“Call centres are the electronic assembly lines of the new economy” – Phil Jennings, Union Network International

The last few months have been a busy and exciting time for Tomorrow Training. We have been up to a lot of good things, which have been really fun and educational and so it is not always easy to decide what to talk about. But after some deliberation I have decided to talk about call centres, since they are such a prominent part of how we do business today.

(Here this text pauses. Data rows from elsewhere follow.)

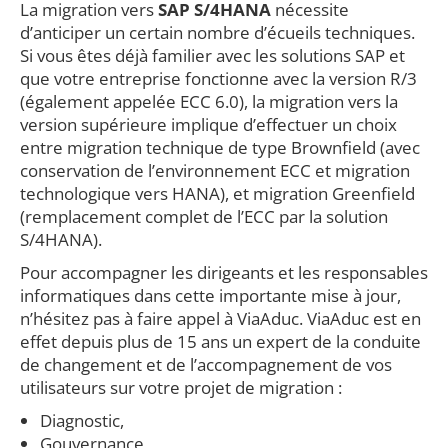
La migration vers
SAP S/4HANA
nécessite
d’anticiper un certain nombre d’écueils techniques.
Si vous êtes déjà familier avec les solutions SAP et
que votre entreprise fonctionne avec la version R/3
(également appelée ECC 6.0), la migration vers la
version supérieure implique d’effectuer un choix
entre migration technique de type Brownfield (avec
conservation de l’environnement ECC et migration
technologique vers HANA), et migration Greenfield
(remplacement complet de l’ECC par la solution
S/4HANA).
Pour accompagner les dirigeants et les responsables
informatiques dans cette importante mise à jour,
n’hésitez pas à faire appel à ViaAduc. ViaAduc est en
effet depuis plus de 15 ans un expert de la conduite
de changement et de l’accompagnement de vos
utilisateurs sur votre projet de migration :
Diagnostic,
Gouvernance,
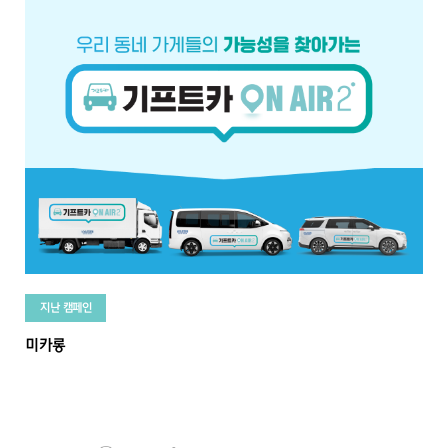
지난 캠페인
미카롱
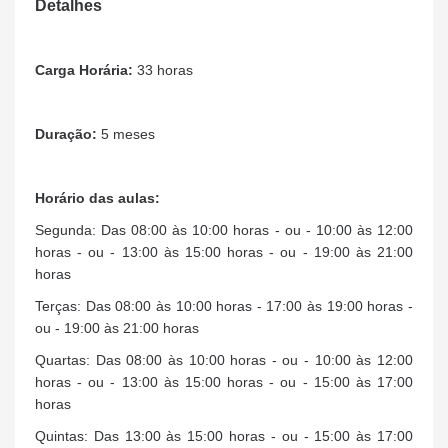
Detalhes
Carga Horária:
33 horas
Duração:
5 meses
Horário das aulas:
Segunda: Das 08:00 às 10:00 horas - ou - 10:00 às 12:00
horas - ou - 13:00 às 15:00 horas - ou - 19:00 às 21:00
horas
Terças: Das 08:00 às 10:00 horas - 17:00 às 19:00 horas -
ou - 19:00 às 21:00 horas
Quartas: Das 08:00 às 10:00 horas - ou - 10:00 às 12:00
horas - ou - 13:00 às 15:00 horas - ou - 15:00 às 17:00
horas
Quintas: Das 13:00 às 15:00 horas - ou - 15:00 às 17:00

Call centres became widely used in South Africa in the 1980s although one could argue they have their origins in the humble ‘telephone exchange’, which was used in South Africa even up until the 1960s. Their wide-spread use, globally, coincided with the quickly emergent Computer and IT industries, as companies needed to set up ‘support centres’ or ‘HelpDesks’ as they came to be known. These centres promptly came to be seen as useful in promoting efficiency for communication between the inside and outside of the business. To a large extent, they really have changed the face of how companies interact with their clients or customers (although the use of social media is now becoming increasingly popular in some sectors). Essentially the need for call centres rose out of massive and relatively fast population growth globally, increased competition, and a major increase in the volume of activity necessitating communication between big organisations and their clients. Simultaneously, conglomerates were being developed, multi-national corporations became more widespread and mergers, both national and international, took place.  So much so that in South Africa in the mid-1980s about 500 people were employed as call centre agents. However, it was in the 1990s that call centres really ‘took off’ in South Africa with companies like M-Net (later to become MultiChoice), Eskom, ABSA Bank, Standard Bank and First National Bank pioneering this sector.  Today there are about 150 000 people employed in call centres across South Africa (although the majority are in Gauteng); and this sector is currently one of the fastest growing economic sectors in South Africa, according to the Department of Trade and Industry.

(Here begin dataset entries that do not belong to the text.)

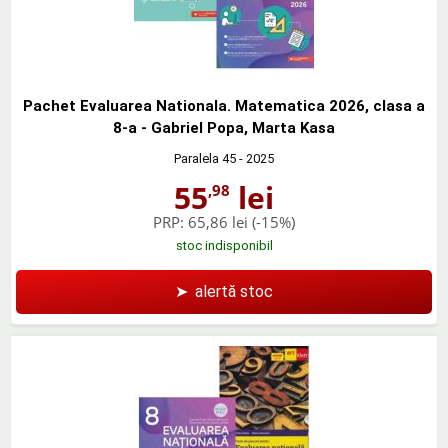
Pachet Evaluarea Nationala. Matematica 2026, clasa a
8-a - Gabriel Popa, Marta Kasa
Paralela 45
- 2025
55
lei
,98
PRP:
65,86 lei
(-15%)
stoc indisponibil
➤
alertă stoc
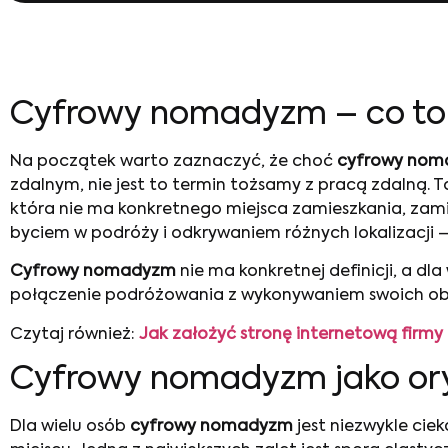
Cyfrowy nomadyzm – co to 
Na początek warto zaznaczyć, że choć
cyfrowy no
zdalnym, nie jest to termin tożsamy z pracą zdalną. To
która nie ma konkretnego miejsca zamieszkania, zami
byciem w podróży i odkrywaniem różnych lokalizacji 
Cyfrowy nomadyzm
nie ma konkretnej definicji, a dl
połączenie podróżowania z wykonywaniem swoich 
Czytaj również:
Jak założyć stronę internetową firmy 
Cyfrowy nomadyzm jako ory
Dla wielu osób
cyfrowy nomadyzm
jest niezwykle cie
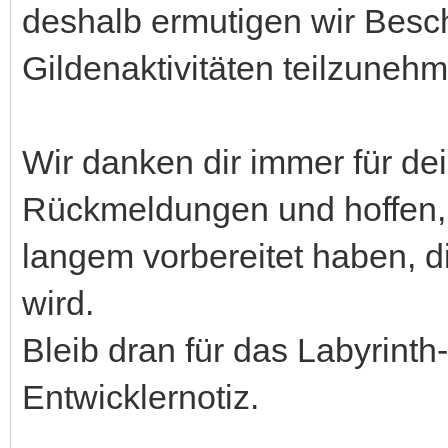
deshalb ermutigen wir Besch
Gildenaktivitäten teilzuneh
Wir danken dir immer für dei
Rückmeldungen und hoffen, 
langem vorbereitet haben, 
wird.
Bleib dran für das Labyrint
Entwicklernotiz.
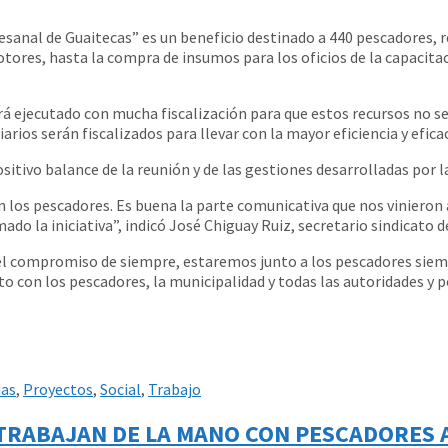
sanal de Guaitecas” es un beneficio destinado a 440 pescadores, re
ores, hasta la compra de insumos para los oficios de la capacita
á ejecutado con mucha fiscalización para que estos recursos no se 
ios serán fiscalizados para llevar con la mayor eficiencia y eficaci
ositivo balance de la reunión y de las gestiones desarrolladas por l
n los pescadores. Es buena la parte comunicativa que nos vinieron 
ado la iniciativa”, indicó José Chiguay Ruiz, secretario sindicato d
 el compromiso de siempre, estaremos junto a los pescadores siemp
con los pescadores, la municipalidad y todas las autoridades y p
ias
,
Proyectos
,
Social
,
Trabajo
 TRABAJAN DE LA MANO CON PESCADORES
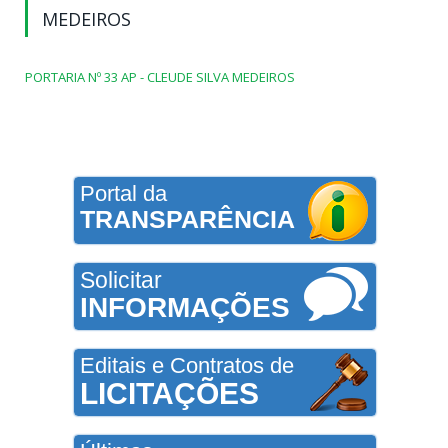
MEDEIROS
PORTARIA Nº 33 AP - CLEUDE SILVA MEDEIROS
Portal da
TRANSPARÊNCIA
Solicitar
INFORMAÇÕES
Editais e Contratos de
LICITAÇÕES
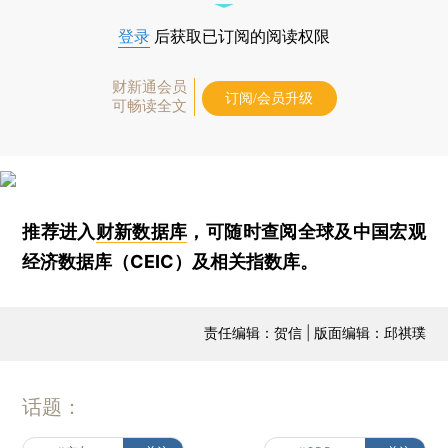
登录
后获取已订阅的阅读权限
财新通会员
订阅/会员升级
可畅读全文
推荐进入
财新数据库
，可随时查阅全球及中国宏观
经济数据库（CEIC）及相关指数库。
责任编辑：贺信 | 版面编辑：邱祺璞
话题：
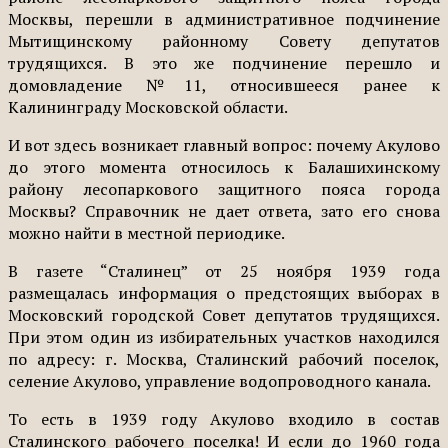
Москвы, перешли в административное подчинение
Мытищинскому районному Совету депутатов
трудящихся. В это же подчинение перешло и
домовладение №11, относившееся ранее к
Калининграду Московской области.
И вот здесь возникает главный вопрос: почему Акулово
до этого момента относилось к Балашихинскому
району лесопаркового защитного пояса города
Москвы? Справочник не дает ответа, зато его снова
можно найти в местной периодике.
В газете “Сталинец” от 25 ноября 1939 года
размещалась информация о предстоящих выборах в
Московский городской Совет депутатов трудящихся.
При этом один из избирательных участков находился
по адресу: г. Москва, Сталинский рабочий поселок,
селение Акулово, управление водопроводного канала.
То есть в 1939 году Акулово входило в состав
Сталинского рабочего поселка! И если до 1960 года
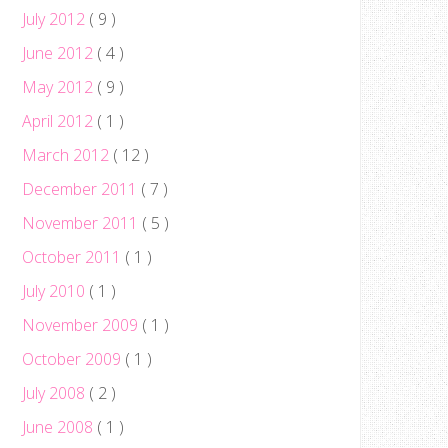
July 2012
( 9 )
June 2012
( 4 )
May 2012
( 9 )
April 2012
( 1 )
March 2012
( 12 )
December 2011
( 7 )
November 2011
( 5 )
October 2011
( 1 )
July 2010
( 1 )
November 2009
( 1 )
October 2009
( 1 )
July 2008
( 2 )
June 2008
( 1 )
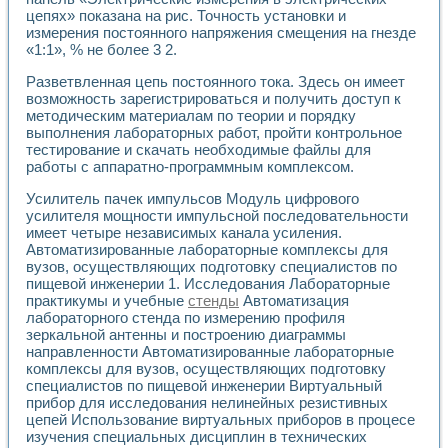
цепях» показана на рис. Точность установки и
измерения постоянного напряжения смещения на гнезде
«1:1», % не более 3 2.
Разветвленная цепь постоянного тока. Здесь он имеет
возможность зарегистрироваться и получить доступ к
методическим материалам по теории и порядку
выполнения лабораторных работ, пройти контрольное
тестирование и скачать необходимые файлы для
работы с аппаратно-программным комплексом.
Усилитель пачек импульсов Модуль цифрового
усилителя мощности импульсной последовательности
имеет четыре независимых канала усиления.
Автоматизированные лабораторные комплексы для
вузов, осуществляющих подготовку специалистов по
пищевой инженерии 1. Исследования Лабораторные
практикумы и учебные
стенды
Автоматизация
лабораторного стенда по измерению профиля
зеркальной антенны и построению диаграммы
направленности Автоматизированные лабораторные
комплексы для вузов, осуществляющих подготовку
специалистов по пищевой инженерии Виртуальный
прибор для исследования нелинейных резистивных
цепей Использование виртуальных приборов в процесе
изучения специальных дисциплин в технических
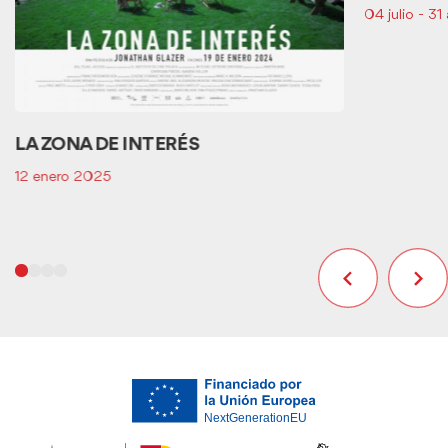
04 julio - 3
LA ZONA DE INTERÉS
12 enero 2025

However, with over 300 000 school leavers annually, an unemployment rate estimated at 25.3% (according to Statistics SA) and about 2.8 million young people between 18 – 24 years old who are either jobless or being trained for the job market, I think there is huge scope for South Africa to place itself as an internationally recognised service provider of call centres for international conglomerates looking to move their call centres offshore. We are an English speaking country, we have, or have the means to produce, the infrastructure and relatively speaking to America and Europe our salary expectations are competitive.

However, if South Africa was to position itself as a player in this market, we would need to learn a lot. Other developing countries like India and China have already caught on to this revenue and employment generating opportunity. We also have a 30% per annum staff turn-over in our average call centres, which is significant. My immediate response is: why?

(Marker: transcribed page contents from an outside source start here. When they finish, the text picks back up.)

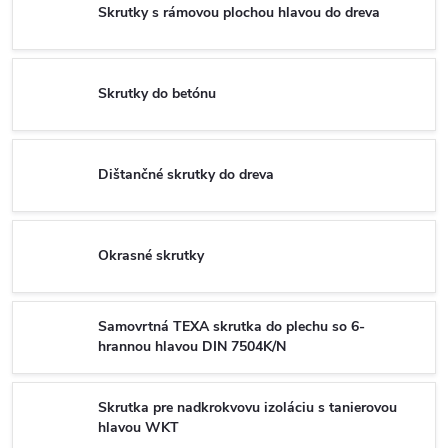
Skrutky s rámovou plochou hlavou do dreva
Skrutky do betónu
Dištančné skrutky do dreva
Okrasné skrutky
Samovrtná TEXA skrutka do plechu so 6-
hrannou hlavou DIN 7504K/N
Skrutka pre nadkrokvovu izoláciu s tanierovou
hlavou WKT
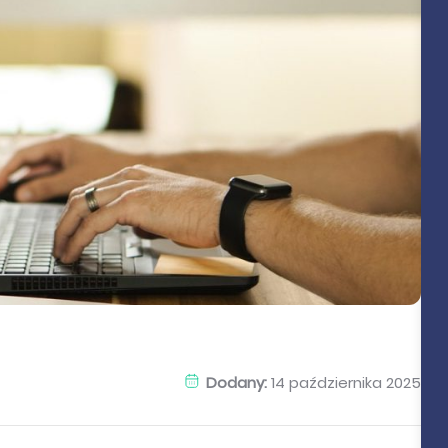
Dodany:
14 października 2025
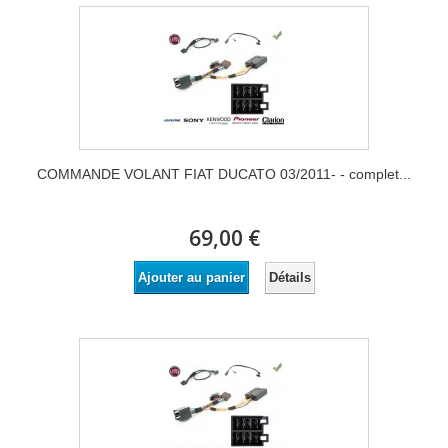
COMMANDE VOLANT FIAT DUCATO 03/2011- - complet...
69,00 €
Détails
Ajouter au panier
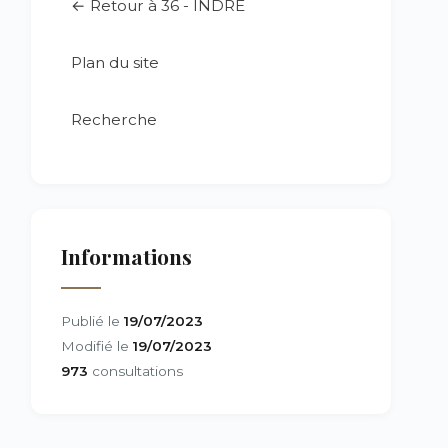
← Retour à 36 - INDRE
Plan du site
Recherche
Informations
Publié le
19/07/2023
Modifié le
19/07/2023
973
consultations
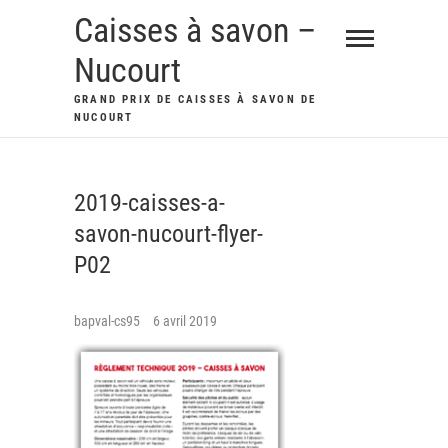
Skip
Caisses à savon –
to
Nucourt
content
GRAND PRIX DE CAISSES À SAVON DE
NUCOURT
2019-caisses-a-
savon-nucourt-flyer-
P02
bapval-cs95
6 avril 2019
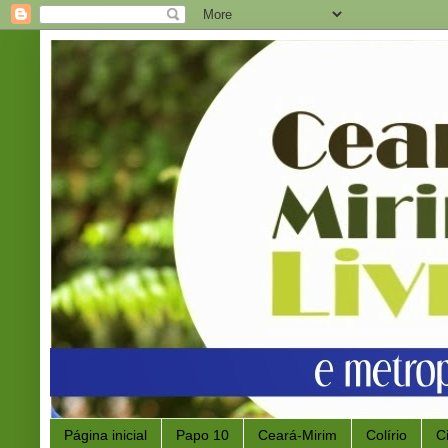
Página inicial
Papo 10
Ceará-Mirim
Colírio
C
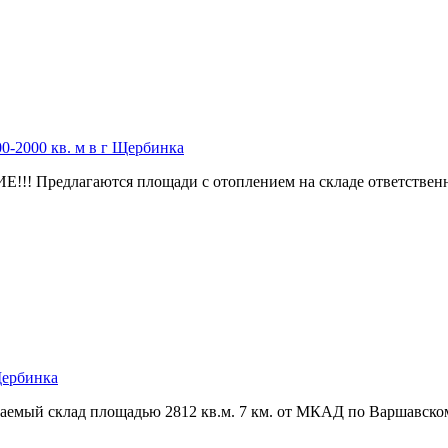
0-2000 кв. м в г Щербинка
редлагаются площади с отоплением на складе ответственног
Щербинка
ваемый склад площадью 2812 кв.м. 7 км. от МКАД по Варшавском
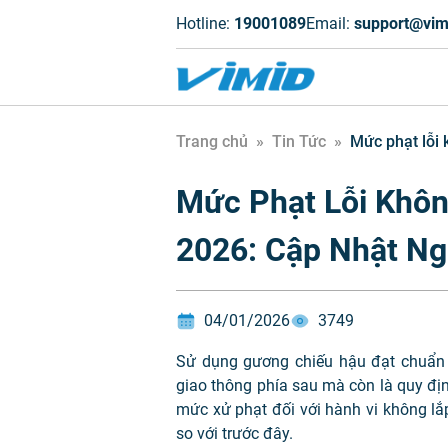
Hotline:
19001089
Email:
support@vim
Trang chủ
»
Tin Tức
»
Mức phạt lỗi
Mức Phạt Lỗi Khô
2026: Cập Nhật N
04/01/2026
3749
Sử dụng gương chiếu hậu đạt chuẩn k
giao thông phía sau mà còn là quy địn
mức xử phạt đối với hành vi không 
so với trước đây.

One of the key reasons for this is a generational one. People who work in call centres tend to be young (Generation X and now increasingly even Generation Y). Why, because recent school leavers, with just a Matric, can gainfully be employed in a call centre. However, one of the problems with this age group is that they don’t really even like talking on the telephone. Generation X prefers communicating via email and Generation Y’s prefer instant messaging like Mixit or even social networking sites.  The other thing orchestrators of call centres need to realise is that 12 hour shifts are really daunting for a generation who suffer from attention deficit disorder en-masse. We expect these poor folk to sit in front of a computer screen with a head set on – if they are lucky – in a stuffy room painted in bland colours (possibly decorated in Boomer paraphernalia) being articulate, responsible, accountable, polite and enthusiastic enough about their job to make good first impressions and build lasting relationships with people they have never met and don’t really care about. What worries me is that Generation X and Y have one fundamental difference to Boomers and Silents and that is, they are not really afraid of authority. They understand consequences and rules and boundaries just like older generations do, but the difference is, for older people all those things are expected and for younger people those things are earned.

So as employers of people working in call centres, we have to entice them to want to ‘do better’ at their job by providing them with as much support as our budgets will allow; and I am not talking about money. Especially if we have to keep them there doing shift work, which most of us do, we have got to provide them with ‘add-ons’ like subsidised meals at your canteen, a gym, or a crèche to make their lives more convenient. We have got to start seeing things holistically, and understand that the ‘you’re just a number’ approach is no longer appropriate. Many of these people are single parents who don’t have their own transport and may be living on the last cent of their salary by the middle of the month. Increasingly they are resentful of what seems to be the unfairness of their working conditions. My advice: give them a voice and negotiate their working conditions.

It is in your interest to gain call centre agent loyalty because to a large extent they are the face of the company. It is their performance during that 12 hour shift that may be the difference between your customers taking away a satisfactory customer experience and a good customer experience. The former will do nothing for you. The latter will increase your client or customer base because word of mouth marketing is still the most effective.